Personalised plates are car registrations that read a name or word specific to the owner or their vehicle. They are made up of letters and numbers and follow the legal formats of number plates set by the DVLA. The most popular personalised number plates such as MOD 31S (Models) and RO 55 (Ross) read precisely what they are meant to say whilst certain less desirable ones require a few (illegal) tweaks. Name plates are extremely rare so it is more common to see car registrations displaying the owner's initials. There are many more initial number plates on the market and they are often easier on the wallet when purchasing a personalised number plate.

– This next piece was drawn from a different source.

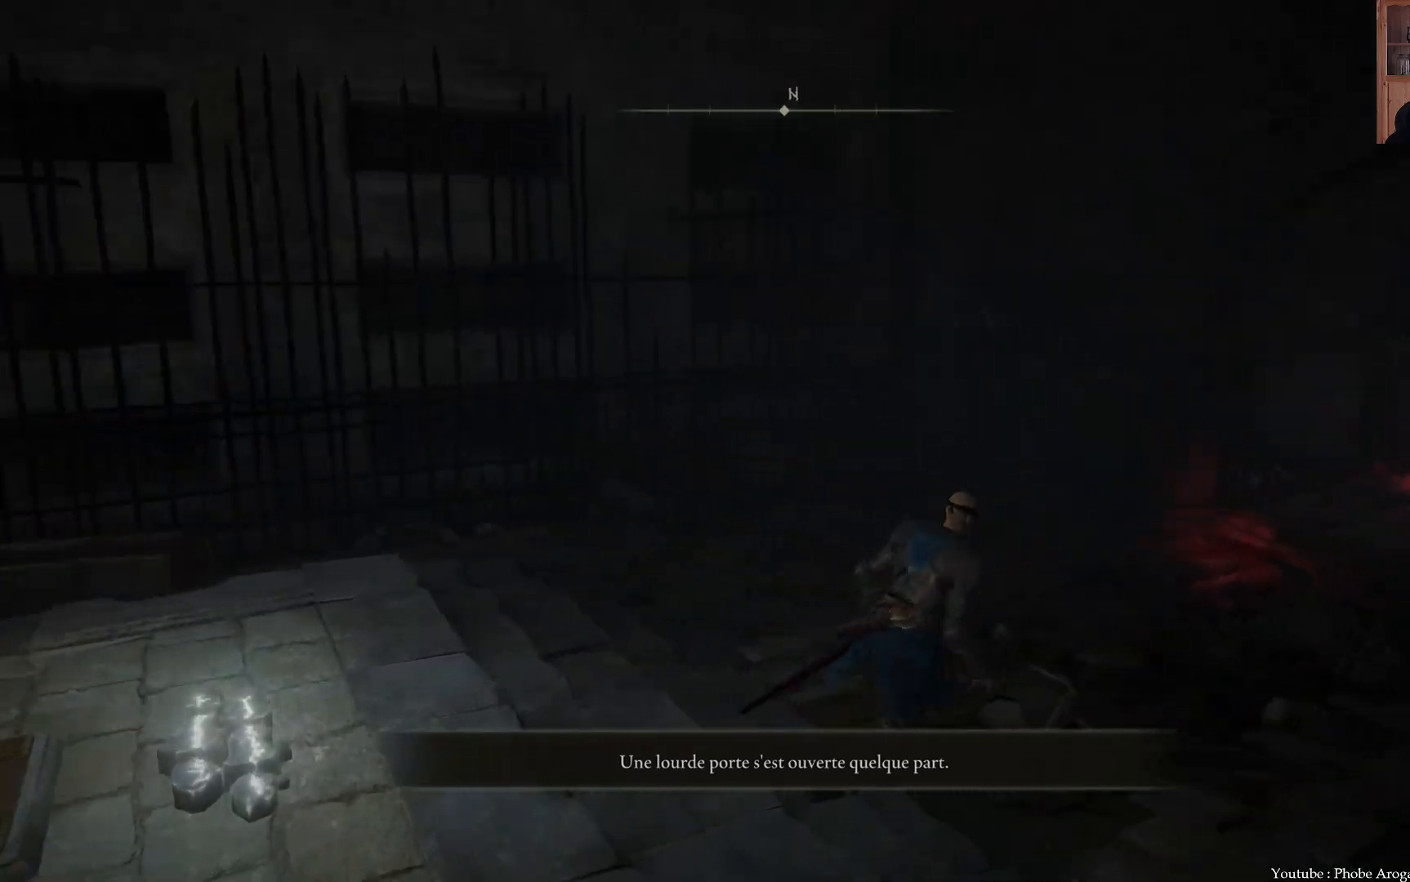
{"buttons": [], "left_stick": "left", "right_stick": "left", "events": [[117, "left_stick", "up-left"], [117, "right_stick", "center"], [183, "left_stick", "left"], [283, "right_stick", "left"]]}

In the past personalised plates were associated with the business elite and people wanting to show the world their success. In today's motoring world however personalised plates are bought by people from all walks of life who want to add the finishing touch to their vehicles or make their car stand out on the road. Some personalised plates are bought as a present to mark a special date or occasion whilst other people buy car registrations as an investment and sell them on for profit. Whatever the reason, it is clear on any journey that the popularity of personalised plates is growing all the time
In other places the popularity of such plates is just as strong with many countries issuing what are known as vanity plates to personalise the nation's vehicles. Vanity plates are similar to personalised number plates in that they are all unique and are specific to the owner or their vehicle. The main difference to personalised plates however is that they are typically be made up from 6 or 7 characters (letters and numbers) in any order with no specific format. For this reason vanity plates can read pretty much anything however as with DVLA registrations, obscene and offensive words are banned.

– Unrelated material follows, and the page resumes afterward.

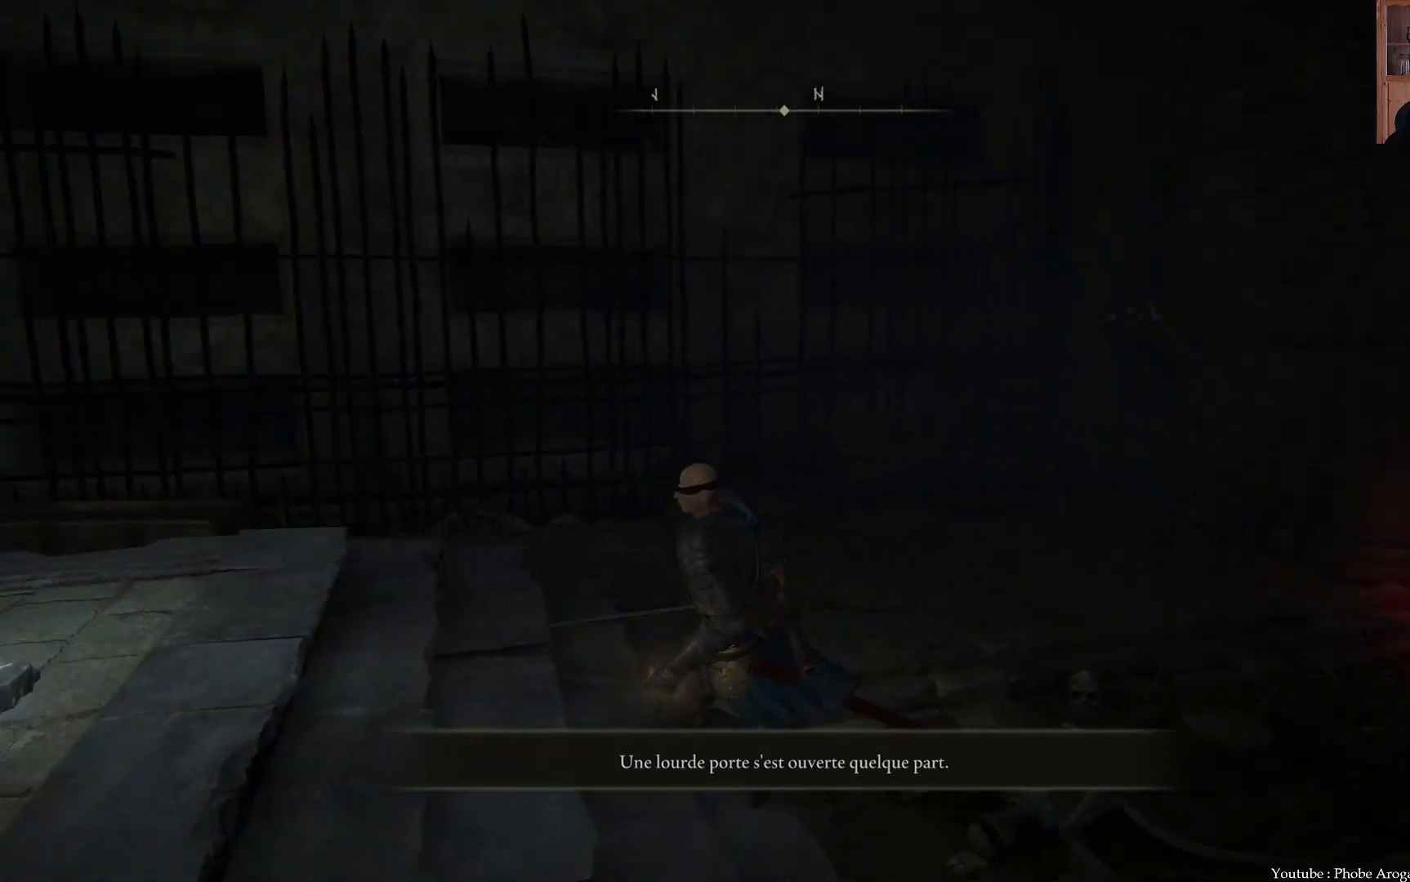
{"buttons": [], "left_stick": "left", "right_stick": "center", "events": [[167, "right_stick", "center"]]}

In the US vanity plates are hugely popular and can be spotted in every state. The list of personalised number plates on the roads in the US is endless and includes countless classic examples such as FAST (assigned to a 1986 Corvette Pace car), HI-TECH and SNKBITE (spotted on a Dodge Viper). Many of the vanity plates in the US are used for comedy value or to portray a certain image. FBI AGNT for example is not assigned to a Federal agent's vehicle, it is misleadingly owned by an insurance agent working for Farm Bureau Insurance.
Australia is another country which has embraced the use of vanity plates with each state administering their own personalised registrations. Many states charge an annual fee for the rights to these cherished marks and in Queensland the personalised number plate scheme funds Road Safety activities throughout the state.
Recently there has been a growing call for the DVLA to issue US style vanity plates in the UK however there is a heated debate going on between the government, police and number plate dealers over the implications that the introduction of vanity plates would have. However as the current format of DVLA number plates has the scope to last until the year 2049 the introduction of vanity plates to the UK is surely still a long way off and the popularity of personalised number plates will continue to grow.